Thunder rolled outside, and the shuttle shuddered slightly. Her pulse skipped nervously, but Merrick didn’t even glance towards the windows.

“Sir.” One of his mercenaries appeared in the doorway, his expression carefully neutral. “Captain’s reporting the weather’s getting worse. He’s recommending we delay departure until?—”

“We’re not delaying anything.” Merrick’s voice never rose above that terrifying whisper. “The arrangements in Port Cantor are finalized. The guests will be waiting. We leave now.”

“But sir, the storm?—”

“Is a minor inconvenience.” Flint-colored eyes turned towards the mercenary, and even across the cabin, she could see the man shrink. “I’ve invested too much time and too many resources to let a bit of weather derail my plans. Tell the captain to do his job, or I’ll find someone who can.”

The mercenary disappeared.

Merrick turned back to her, his expression smoothing into something that might have been a smile if it had reached his eyes.

“Don’t worry, my dear. Captain Voss has navigated far worse than this.

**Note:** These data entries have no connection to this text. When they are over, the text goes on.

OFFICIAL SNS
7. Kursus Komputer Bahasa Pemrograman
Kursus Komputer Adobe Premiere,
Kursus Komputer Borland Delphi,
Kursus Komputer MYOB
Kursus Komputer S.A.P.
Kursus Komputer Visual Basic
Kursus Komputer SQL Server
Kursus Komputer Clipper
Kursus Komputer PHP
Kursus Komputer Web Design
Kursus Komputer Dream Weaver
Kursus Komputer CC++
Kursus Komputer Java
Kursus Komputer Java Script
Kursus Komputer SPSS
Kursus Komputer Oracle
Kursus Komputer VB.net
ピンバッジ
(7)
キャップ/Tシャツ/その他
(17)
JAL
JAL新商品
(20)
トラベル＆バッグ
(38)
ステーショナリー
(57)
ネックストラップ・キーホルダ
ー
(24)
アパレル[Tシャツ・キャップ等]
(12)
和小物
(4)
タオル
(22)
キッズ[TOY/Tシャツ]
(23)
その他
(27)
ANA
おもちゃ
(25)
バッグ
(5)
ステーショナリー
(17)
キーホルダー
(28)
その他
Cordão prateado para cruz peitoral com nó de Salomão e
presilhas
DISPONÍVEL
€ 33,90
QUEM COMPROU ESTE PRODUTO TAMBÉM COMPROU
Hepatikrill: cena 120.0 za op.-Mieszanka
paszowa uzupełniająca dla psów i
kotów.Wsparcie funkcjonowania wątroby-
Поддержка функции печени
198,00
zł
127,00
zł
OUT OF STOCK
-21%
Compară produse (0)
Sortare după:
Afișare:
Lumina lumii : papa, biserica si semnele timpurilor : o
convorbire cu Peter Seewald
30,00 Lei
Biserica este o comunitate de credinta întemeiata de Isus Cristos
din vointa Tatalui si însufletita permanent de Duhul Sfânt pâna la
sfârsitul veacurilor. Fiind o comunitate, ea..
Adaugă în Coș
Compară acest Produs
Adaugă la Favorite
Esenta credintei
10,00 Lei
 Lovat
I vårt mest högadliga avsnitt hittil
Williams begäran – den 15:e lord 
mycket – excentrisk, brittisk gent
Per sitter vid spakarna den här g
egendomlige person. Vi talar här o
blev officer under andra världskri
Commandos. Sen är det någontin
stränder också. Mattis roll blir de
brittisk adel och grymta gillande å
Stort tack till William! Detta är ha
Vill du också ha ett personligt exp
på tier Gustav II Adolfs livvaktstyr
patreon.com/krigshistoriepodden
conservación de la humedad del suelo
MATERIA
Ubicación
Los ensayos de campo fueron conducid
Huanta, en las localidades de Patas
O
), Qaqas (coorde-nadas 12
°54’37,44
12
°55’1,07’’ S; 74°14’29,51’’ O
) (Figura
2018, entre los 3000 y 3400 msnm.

We’ll be in Port Cantor by morning, and by noon tomorrow, you’ll be Mrs. Merrick Bane.” He took a delicate sip of his drink. “Your father will be free of his debts, and you’ll have everything you’ve ever wanted.”

Everything I’ve ever wanted.

The words cut like broken glass.

She thought of Valrek—his golden eyes, his scarred hands, the way he’d held her like she was something precious rather than something to be owned. She thought of Lilani’s giggles and sticky hugs and endless questions about the Star Lady’s glowing stars. She thought of the sea cave at dawn, when the light filtered through the water and turned everything to gold.

That was what she wanted. A family. A home. A place where she belonged not because someone had paid for her, but because she was loved.